Copy out the entries below exactly as they stand, but only from the line containing "the potted plant at point (619, 249) | 42.50" through the line containing "the wooden bench at point (561, 318) | 41.78".
Top of Exercise data
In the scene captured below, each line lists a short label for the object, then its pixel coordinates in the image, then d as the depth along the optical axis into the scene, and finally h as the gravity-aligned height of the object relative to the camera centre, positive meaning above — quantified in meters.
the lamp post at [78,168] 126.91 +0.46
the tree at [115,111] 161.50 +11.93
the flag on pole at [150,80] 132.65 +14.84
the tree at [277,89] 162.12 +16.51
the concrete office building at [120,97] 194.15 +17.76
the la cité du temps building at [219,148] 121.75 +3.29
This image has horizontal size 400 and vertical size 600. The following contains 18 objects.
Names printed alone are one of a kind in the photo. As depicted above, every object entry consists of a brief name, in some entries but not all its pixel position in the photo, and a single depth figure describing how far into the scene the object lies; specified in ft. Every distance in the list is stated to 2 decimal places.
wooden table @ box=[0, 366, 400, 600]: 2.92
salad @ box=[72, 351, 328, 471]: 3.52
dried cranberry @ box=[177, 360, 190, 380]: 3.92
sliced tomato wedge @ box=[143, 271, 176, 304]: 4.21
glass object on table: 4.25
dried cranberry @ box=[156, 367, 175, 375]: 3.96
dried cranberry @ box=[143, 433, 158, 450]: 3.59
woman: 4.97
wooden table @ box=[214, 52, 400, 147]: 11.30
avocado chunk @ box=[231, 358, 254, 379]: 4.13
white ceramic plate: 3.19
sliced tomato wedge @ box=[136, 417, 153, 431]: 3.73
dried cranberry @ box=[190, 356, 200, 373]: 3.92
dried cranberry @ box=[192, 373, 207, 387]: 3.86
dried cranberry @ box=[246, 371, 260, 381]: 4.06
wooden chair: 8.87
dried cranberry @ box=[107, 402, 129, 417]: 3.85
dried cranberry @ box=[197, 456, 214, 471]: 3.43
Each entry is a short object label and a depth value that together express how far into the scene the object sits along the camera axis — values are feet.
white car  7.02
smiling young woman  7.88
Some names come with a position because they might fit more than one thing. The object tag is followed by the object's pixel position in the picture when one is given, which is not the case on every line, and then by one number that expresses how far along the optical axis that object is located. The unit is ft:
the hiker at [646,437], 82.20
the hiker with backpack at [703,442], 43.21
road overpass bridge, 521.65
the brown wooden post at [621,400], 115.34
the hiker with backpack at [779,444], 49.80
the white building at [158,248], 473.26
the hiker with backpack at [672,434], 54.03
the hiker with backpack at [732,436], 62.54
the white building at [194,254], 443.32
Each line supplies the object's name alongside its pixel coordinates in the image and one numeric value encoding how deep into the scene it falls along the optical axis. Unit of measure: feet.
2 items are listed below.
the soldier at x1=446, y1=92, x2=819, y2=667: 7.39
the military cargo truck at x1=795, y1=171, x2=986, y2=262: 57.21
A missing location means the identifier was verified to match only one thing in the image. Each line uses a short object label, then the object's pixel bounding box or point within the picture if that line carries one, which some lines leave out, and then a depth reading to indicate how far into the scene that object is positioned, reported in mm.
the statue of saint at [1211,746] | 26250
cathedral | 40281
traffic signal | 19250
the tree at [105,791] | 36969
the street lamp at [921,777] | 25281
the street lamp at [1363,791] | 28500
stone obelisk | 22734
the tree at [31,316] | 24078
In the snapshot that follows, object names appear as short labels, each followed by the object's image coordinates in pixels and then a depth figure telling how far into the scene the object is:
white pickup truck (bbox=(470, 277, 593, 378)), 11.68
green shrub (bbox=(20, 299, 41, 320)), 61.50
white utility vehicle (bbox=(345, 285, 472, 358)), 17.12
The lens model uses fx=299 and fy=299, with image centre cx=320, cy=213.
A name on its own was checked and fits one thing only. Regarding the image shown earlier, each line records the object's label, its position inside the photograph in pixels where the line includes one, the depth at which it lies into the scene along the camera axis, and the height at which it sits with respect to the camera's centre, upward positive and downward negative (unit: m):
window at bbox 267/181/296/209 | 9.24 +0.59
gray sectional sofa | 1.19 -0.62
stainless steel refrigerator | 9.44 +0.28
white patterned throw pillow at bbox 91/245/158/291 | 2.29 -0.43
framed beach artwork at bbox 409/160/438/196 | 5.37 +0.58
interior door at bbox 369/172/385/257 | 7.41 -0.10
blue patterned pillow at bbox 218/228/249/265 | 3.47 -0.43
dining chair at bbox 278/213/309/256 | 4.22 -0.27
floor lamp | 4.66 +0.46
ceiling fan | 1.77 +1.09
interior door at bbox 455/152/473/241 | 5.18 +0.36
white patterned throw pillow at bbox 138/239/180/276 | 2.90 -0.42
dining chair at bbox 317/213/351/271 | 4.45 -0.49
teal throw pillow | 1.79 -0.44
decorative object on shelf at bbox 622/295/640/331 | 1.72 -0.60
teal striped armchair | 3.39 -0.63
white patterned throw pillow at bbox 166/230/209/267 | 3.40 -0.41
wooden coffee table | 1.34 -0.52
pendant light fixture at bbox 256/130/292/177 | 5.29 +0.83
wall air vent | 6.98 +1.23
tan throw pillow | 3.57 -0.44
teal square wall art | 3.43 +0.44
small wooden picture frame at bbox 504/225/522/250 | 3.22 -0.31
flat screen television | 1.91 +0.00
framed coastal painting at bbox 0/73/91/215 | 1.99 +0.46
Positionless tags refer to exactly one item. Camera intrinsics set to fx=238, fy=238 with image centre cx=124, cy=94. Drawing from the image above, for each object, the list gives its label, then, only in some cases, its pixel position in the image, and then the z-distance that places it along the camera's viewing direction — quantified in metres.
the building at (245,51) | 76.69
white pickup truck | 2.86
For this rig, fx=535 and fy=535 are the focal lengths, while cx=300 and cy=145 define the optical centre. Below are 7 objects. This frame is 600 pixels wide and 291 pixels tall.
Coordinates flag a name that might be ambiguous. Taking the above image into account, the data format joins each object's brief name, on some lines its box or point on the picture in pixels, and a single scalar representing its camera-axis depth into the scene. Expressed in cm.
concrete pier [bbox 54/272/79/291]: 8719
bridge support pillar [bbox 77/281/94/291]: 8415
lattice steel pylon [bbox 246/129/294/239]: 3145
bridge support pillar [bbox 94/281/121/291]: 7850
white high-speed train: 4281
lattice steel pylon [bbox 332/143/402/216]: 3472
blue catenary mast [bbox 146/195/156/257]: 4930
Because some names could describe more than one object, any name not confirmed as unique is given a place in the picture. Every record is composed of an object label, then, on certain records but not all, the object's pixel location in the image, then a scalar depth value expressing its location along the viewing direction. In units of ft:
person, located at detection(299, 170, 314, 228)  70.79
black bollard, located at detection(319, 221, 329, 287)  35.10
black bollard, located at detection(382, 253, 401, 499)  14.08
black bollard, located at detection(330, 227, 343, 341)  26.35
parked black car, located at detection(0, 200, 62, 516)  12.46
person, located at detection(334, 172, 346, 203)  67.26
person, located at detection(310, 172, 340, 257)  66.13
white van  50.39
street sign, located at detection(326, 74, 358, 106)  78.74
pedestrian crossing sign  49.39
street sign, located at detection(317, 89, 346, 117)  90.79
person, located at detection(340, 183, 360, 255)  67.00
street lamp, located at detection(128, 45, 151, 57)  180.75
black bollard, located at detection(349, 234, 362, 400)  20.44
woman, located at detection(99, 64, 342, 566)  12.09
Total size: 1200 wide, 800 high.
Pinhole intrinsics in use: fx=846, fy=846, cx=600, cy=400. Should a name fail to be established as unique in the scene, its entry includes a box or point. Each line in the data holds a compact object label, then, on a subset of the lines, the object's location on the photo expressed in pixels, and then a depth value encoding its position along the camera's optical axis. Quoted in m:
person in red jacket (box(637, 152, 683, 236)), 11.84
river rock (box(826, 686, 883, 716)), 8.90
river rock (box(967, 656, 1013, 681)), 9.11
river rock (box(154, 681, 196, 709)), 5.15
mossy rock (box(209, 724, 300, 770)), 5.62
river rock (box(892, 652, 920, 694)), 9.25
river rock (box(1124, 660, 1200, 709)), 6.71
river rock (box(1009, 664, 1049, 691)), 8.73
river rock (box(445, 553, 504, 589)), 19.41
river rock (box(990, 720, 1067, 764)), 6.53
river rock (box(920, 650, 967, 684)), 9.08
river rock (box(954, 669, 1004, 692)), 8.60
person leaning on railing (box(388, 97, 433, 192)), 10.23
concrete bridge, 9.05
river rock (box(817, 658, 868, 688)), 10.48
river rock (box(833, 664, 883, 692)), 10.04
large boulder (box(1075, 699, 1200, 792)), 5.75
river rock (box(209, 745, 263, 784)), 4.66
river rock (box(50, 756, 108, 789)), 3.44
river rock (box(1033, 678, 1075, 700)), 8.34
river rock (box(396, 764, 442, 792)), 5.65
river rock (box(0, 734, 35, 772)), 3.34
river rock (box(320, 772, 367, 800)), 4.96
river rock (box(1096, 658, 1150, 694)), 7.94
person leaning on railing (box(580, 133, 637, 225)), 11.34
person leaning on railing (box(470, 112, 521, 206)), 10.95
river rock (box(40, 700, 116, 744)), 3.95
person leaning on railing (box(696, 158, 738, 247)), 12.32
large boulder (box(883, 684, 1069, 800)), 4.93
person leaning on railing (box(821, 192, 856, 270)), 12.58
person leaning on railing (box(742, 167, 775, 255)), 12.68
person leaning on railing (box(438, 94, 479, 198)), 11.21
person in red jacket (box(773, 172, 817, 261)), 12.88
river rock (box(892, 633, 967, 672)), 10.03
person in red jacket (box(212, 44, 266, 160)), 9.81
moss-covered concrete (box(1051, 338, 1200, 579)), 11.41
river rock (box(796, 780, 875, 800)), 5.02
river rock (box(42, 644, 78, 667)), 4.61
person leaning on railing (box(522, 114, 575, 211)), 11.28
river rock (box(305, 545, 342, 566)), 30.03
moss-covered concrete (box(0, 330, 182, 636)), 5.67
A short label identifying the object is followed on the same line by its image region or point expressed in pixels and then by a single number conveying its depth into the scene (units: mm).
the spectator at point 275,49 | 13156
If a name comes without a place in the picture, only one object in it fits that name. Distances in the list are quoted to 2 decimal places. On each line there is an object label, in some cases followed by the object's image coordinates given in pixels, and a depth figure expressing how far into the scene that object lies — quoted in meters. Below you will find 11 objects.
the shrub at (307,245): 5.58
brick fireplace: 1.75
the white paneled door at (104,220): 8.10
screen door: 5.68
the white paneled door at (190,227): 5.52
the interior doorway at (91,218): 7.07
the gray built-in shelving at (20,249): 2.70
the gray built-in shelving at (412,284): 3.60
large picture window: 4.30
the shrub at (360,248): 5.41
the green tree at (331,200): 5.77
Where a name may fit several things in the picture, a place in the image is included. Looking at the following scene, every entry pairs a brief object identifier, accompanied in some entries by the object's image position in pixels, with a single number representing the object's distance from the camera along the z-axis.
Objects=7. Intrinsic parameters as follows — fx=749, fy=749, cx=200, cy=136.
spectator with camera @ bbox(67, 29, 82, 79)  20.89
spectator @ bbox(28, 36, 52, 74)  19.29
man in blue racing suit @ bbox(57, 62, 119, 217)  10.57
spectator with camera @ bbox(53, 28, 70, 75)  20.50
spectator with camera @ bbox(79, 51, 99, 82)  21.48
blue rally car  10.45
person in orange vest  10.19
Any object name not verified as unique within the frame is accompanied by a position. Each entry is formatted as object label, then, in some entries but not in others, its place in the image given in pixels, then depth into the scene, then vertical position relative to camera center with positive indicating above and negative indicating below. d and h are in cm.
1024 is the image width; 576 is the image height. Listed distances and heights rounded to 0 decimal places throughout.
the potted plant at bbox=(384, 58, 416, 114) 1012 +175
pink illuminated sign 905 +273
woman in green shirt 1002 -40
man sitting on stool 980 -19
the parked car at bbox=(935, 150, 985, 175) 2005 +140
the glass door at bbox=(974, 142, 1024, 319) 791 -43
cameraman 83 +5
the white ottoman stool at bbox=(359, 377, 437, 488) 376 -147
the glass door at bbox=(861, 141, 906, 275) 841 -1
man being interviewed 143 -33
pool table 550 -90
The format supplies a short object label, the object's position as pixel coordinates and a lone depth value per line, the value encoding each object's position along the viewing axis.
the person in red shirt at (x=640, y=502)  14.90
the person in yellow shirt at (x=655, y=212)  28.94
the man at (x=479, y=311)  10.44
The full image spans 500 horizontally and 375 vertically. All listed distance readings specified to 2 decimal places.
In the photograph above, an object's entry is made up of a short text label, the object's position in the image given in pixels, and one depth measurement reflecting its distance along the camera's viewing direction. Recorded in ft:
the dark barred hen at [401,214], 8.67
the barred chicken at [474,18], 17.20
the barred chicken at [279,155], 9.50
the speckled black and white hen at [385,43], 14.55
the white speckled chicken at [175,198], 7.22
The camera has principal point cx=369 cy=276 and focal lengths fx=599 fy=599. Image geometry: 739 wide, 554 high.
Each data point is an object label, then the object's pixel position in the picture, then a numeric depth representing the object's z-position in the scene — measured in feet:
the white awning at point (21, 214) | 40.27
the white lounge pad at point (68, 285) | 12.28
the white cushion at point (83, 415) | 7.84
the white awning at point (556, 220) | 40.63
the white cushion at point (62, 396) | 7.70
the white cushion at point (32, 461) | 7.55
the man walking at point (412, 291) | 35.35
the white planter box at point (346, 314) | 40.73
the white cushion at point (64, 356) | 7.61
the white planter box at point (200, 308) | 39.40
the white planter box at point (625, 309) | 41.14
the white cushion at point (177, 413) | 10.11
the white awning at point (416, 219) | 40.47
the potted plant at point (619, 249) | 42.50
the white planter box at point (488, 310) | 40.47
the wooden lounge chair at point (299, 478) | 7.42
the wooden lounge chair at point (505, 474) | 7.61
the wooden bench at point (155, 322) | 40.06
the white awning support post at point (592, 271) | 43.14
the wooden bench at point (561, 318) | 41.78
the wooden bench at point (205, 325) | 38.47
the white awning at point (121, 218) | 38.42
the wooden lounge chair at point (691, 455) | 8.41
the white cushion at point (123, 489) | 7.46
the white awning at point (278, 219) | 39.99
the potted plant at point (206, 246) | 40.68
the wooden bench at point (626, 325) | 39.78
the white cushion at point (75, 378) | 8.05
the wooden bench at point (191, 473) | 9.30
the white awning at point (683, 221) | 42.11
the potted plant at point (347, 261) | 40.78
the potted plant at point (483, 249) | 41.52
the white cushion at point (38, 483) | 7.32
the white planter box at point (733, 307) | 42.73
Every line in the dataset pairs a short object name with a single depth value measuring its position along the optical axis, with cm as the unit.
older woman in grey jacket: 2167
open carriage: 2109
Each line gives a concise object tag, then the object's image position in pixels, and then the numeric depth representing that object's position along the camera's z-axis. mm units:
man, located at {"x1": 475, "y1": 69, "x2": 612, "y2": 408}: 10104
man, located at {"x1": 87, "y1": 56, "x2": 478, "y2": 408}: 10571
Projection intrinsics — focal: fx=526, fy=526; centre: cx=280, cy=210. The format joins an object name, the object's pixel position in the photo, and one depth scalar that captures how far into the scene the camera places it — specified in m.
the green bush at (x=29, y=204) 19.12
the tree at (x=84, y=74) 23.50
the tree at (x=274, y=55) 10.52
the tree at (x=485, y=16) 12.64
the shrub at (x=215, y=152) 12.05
Bottom of Exercise data
Solution ->
the potted plant at point (619, 249) | 42.50
the white planter box at point (488, 310) | 40.47
the wooden lounge chair at point (299, 478) | 7.42
the wooden lounge chair at point (505, 474) | 7.61
the wooden bench at point (155, 322) | 40.06
the white awning support post at point (592, 271) | 43.14
the wooden bench at point (561, 318) | 41.78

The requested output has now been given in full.